Two biological observations are considered here. A larger methylation level results in reduced transcription factor binding ability in a monotonic way and *vice versa*. Next, the sensitivity of the methylation effect on transcription factor binding ability is not the same at different methylation levels. When the methylation level is quite large or small, the effect tends to be saturating to *0* or *1* and insensitive to a change in methylation level. In contrast, the effect will be sensitive to change when the methylation level is around a median value. Here, an inverse *S*-function is capable of fitting such a relationship, which is shown in Figure 1 (solid line, the parameters are assumed as *C*=*0* and *S*=*0.1*). In Figure 1, the methylation level is on the *X* axis and the suppression of transcription factor binding ability is on the *Y* axis. In the general model, two parameters, *C* and *S*, of the inverse *S*-function are adjustable and can be tuned for different transcription factors in a specific cell.

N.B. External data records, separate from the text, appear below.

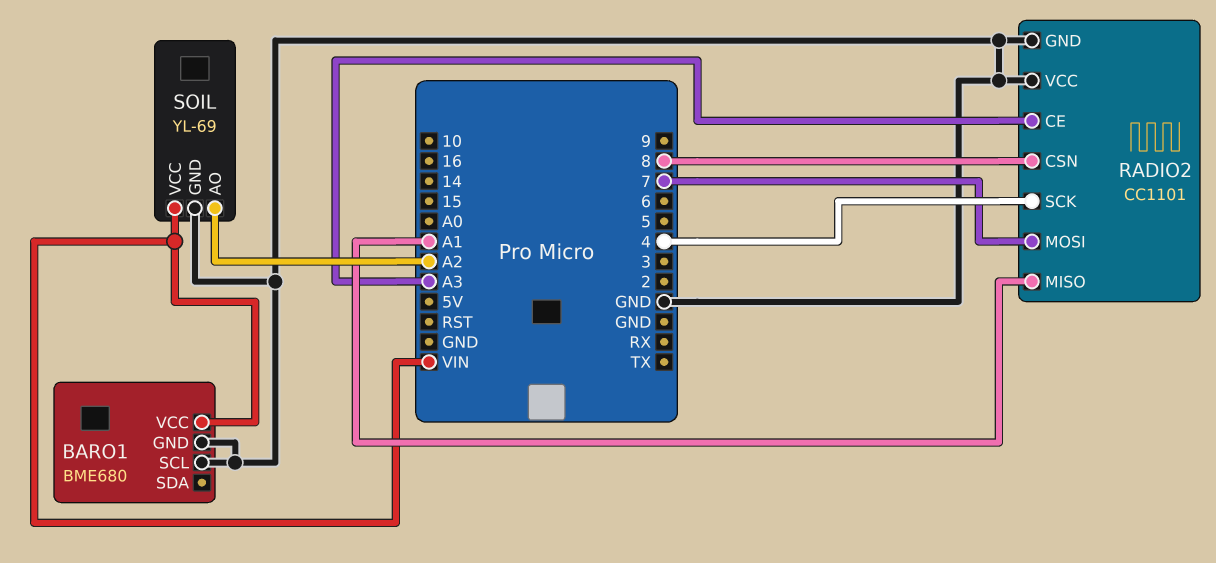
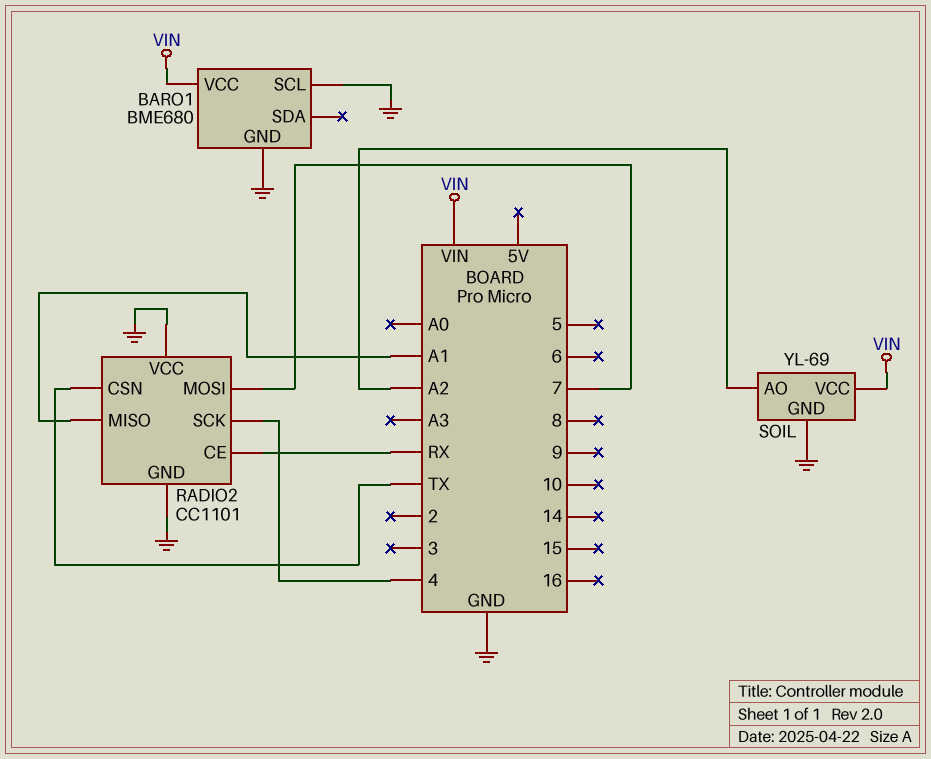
RADIO2 pin CE: A3 -> RX
RADIO2 pin CSN: 8 -> TX

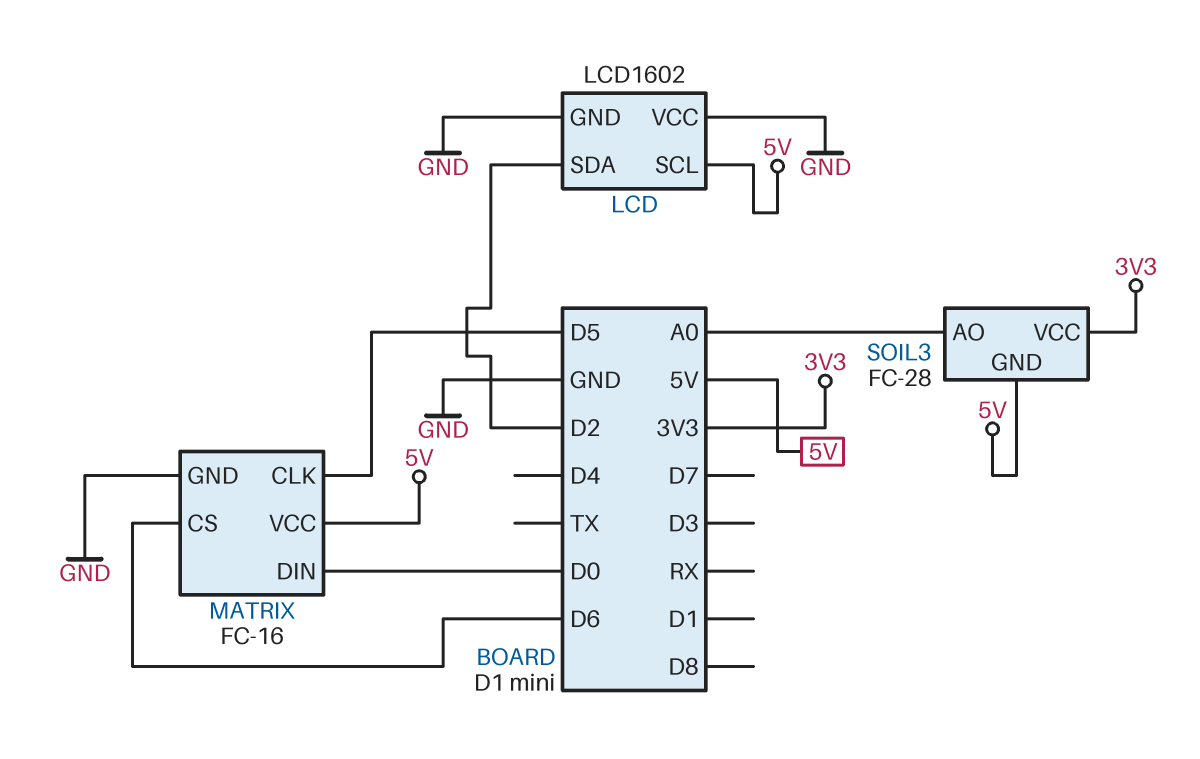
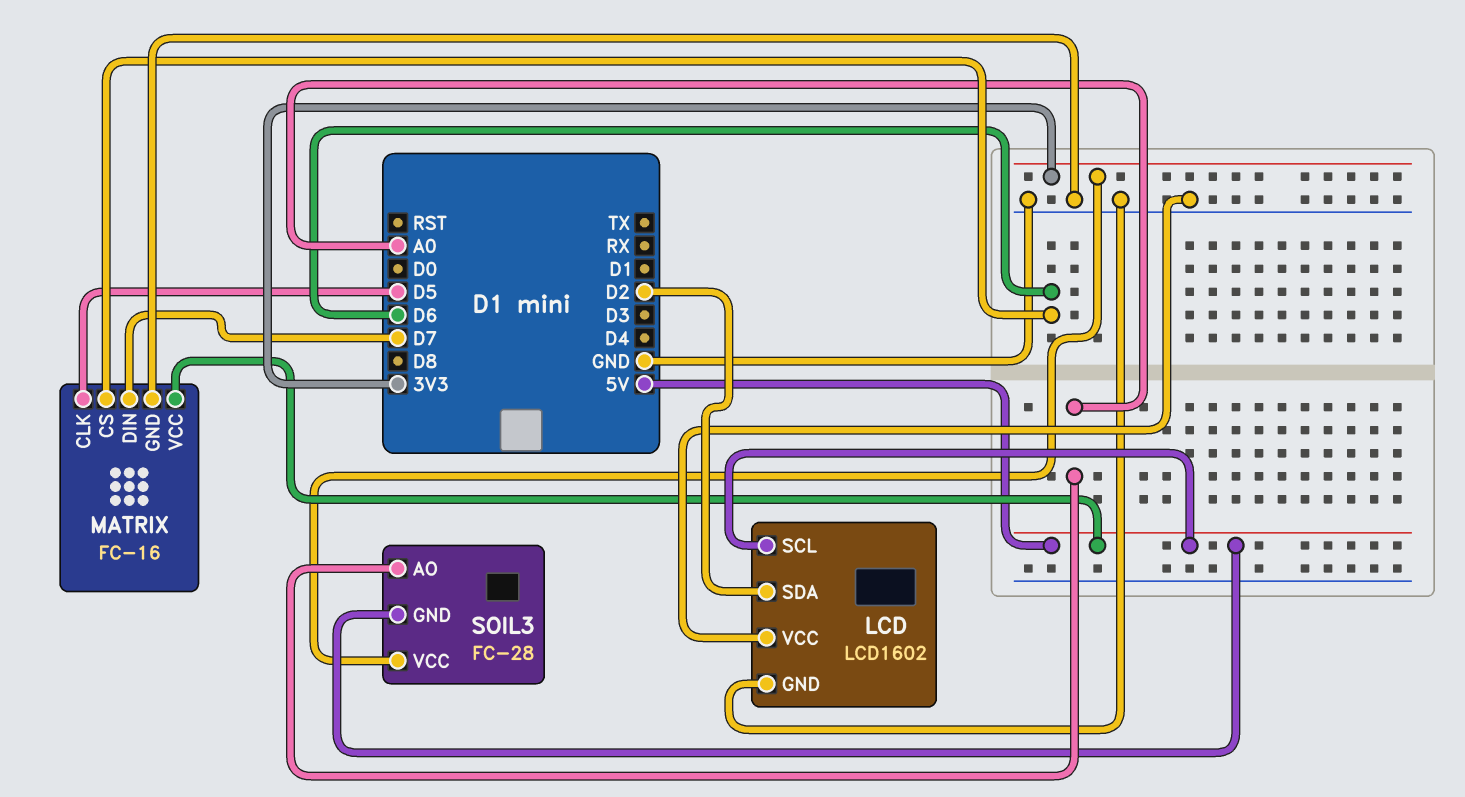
MATRIX pin DIN: D0 -> D7

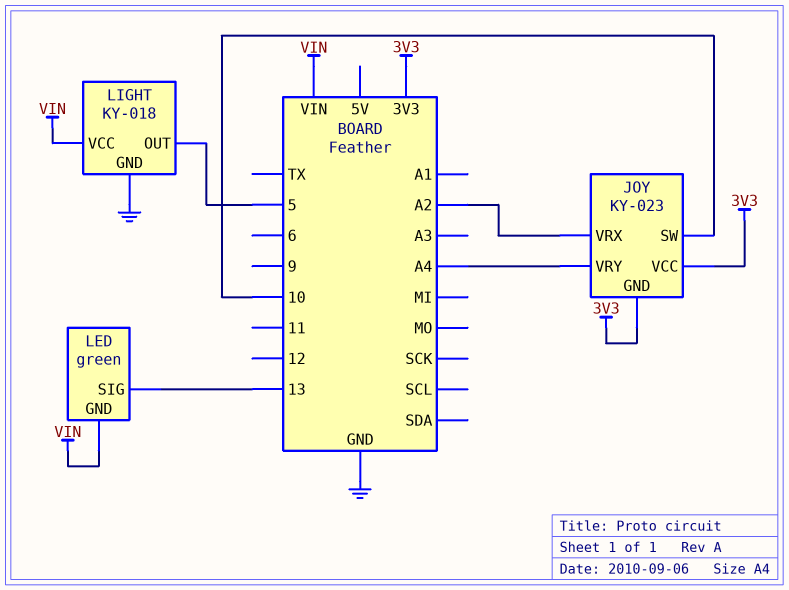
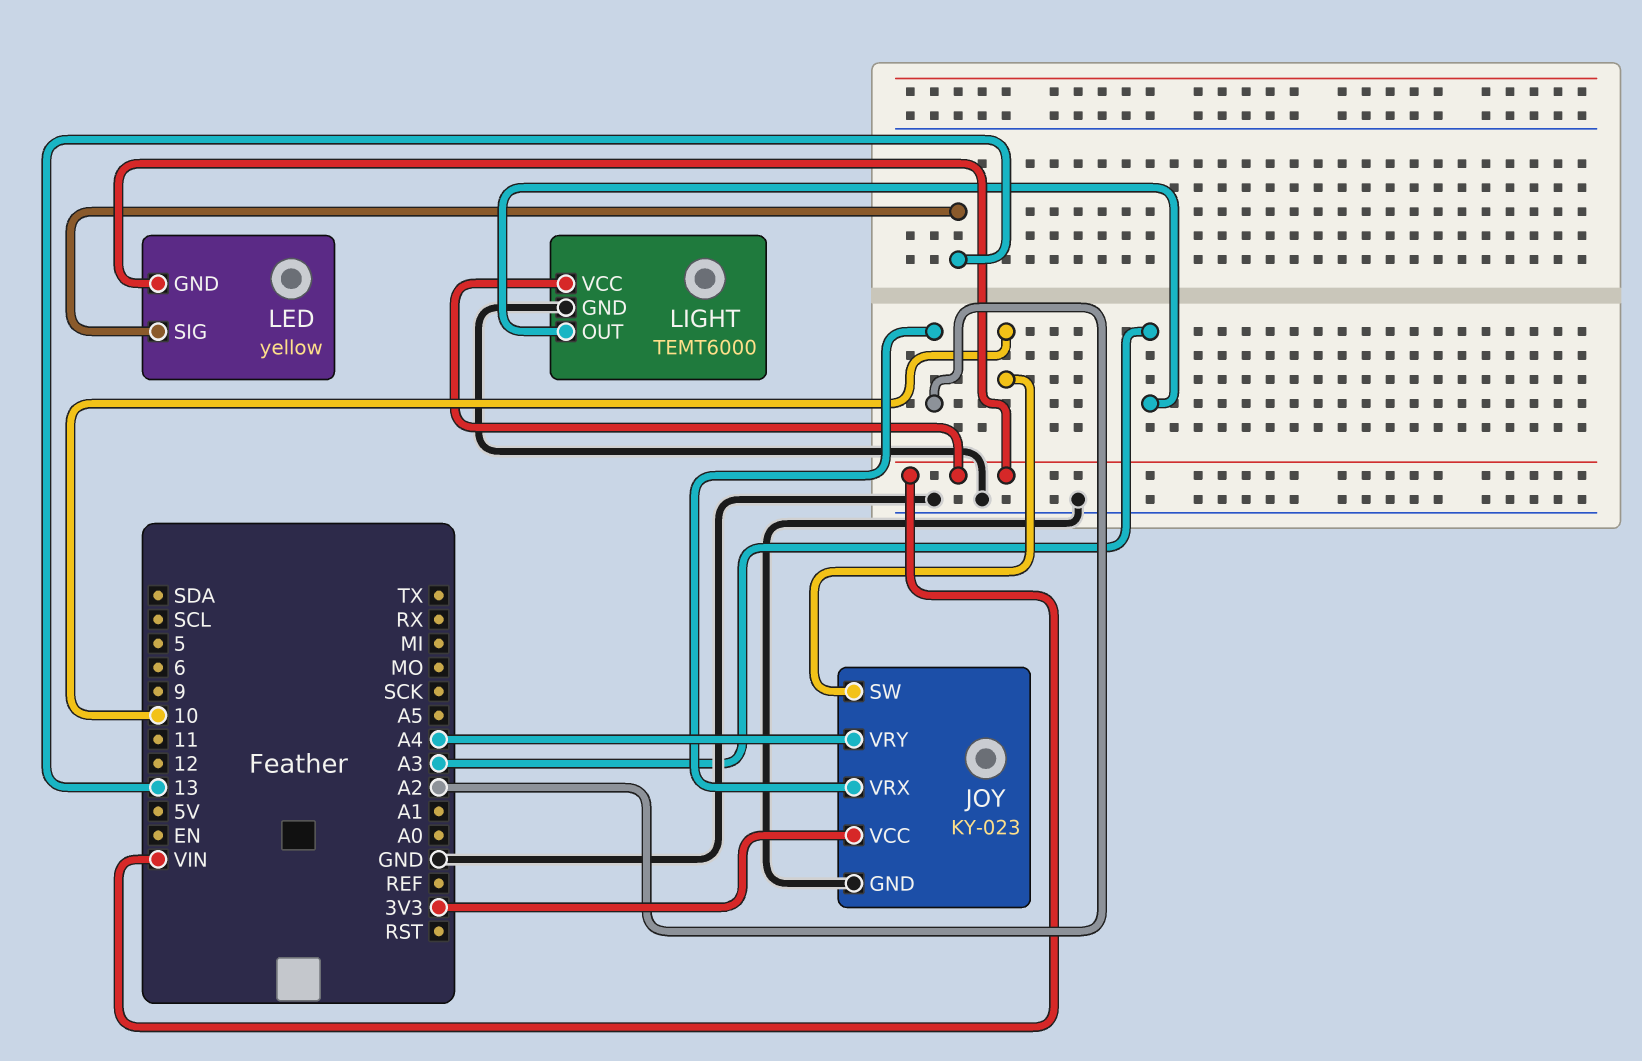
JOY pin GND: 3V3 -> GND
LED: green -> yellow
LIGHT: KY-018 -> TEMT6000
LIGHT pin OUT: 5 -> A3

To increase sensitivity of the method, we also propose a second part to the general model to depict the effect of DNA methylation in an antisense way (Figure 1, dashed line), where a normal *S*-function was used (Equation 5). In the model, a large methylation level was assumed to impact less on transcription factor binding ability and *vice versa*.

{E}_{ijk2}=\frac{1}{1+{e}^{-\left(\left({M}_{\mathit{jk}}+{C}_{i}\right)/{S}_{i}\right)}}

(5)

### Transcription factor binding score

With consideration of the DNA methylation effect, the binding ability of the *ith* transcription factor in the *jth* gene promoter region can be modified as binding score *B*_{
ij
} from match score *M*_{
ij
}.

{B}_{\mathit{\text{ij}}}=\underset{k}{max}\left({A}_{\mathit{\text{ijk}}}\times {E}_{\mathit{\text{ijk}}}\right)

(6)

where *A*_{
ijk
} is the sequences match value of the *ith* transcription factor and *E*_{
ijk
} is the effect of DNA methylation on the binding ability of the *ith* transcription factor at the *kth* putative binding site in the promoter region of the *jth* gene.

Similar to the transcription factor match score, by threshold analysis of the transcription factor binding score, a maximal *Z*-score value (if positive) or a minimal *Z*-score value (if negative), known as *Z*_{
m
}, can also be calculated based on the relative analysis of transcription factor binding scores and gene expression profiles. However, in contrast to only one *Z*_{
m
} value based on the match score, there are many *Z*_{
m
} values for a transcription factor when different compositions of parameters *C* and *S* are selected in the model to calculate different binding scores. Then, when parameters *C* and *S* of the model are fixed to obtain an optimized *Z*_{
m
} value, the effect of methylation on transcription factor binding ability can be quantitatively determined.

### Functionally active transcription factors

According to different ways of describing DNA methylation effects on transcription factor binding ability, three *Z*_{
m
} values can be calculated to investigate functionally active transcription factors. Without considering a DNA methylation effect, *Z*_{
m-o
} is computed when transcription factor match scores are adopted. In contrast, with the consideration of a DNA methylation effect using our proposed model, *Z*_{
m-p
} is analyzed from transcription factor binding scores from the sense orientation and *Z*_{
m-q
} is calculated from transcription factor binding scores from the antisense orientation. Furthermore, with different compositions of model parameters, a group of *Z*_{
m-p
} and *Z*_{
m-q
} values can be calculated for each transcription factor. Then, if absolute *Z*_{
m-p
} values are found to be obviously larger than the absolute *Z*_{
m-o
} value and absolute *Z*_{
m-q
} values are always less than the absolute Z_{m-o} value, the transcription factor is considered to be affected by DNA methylation and functionally active.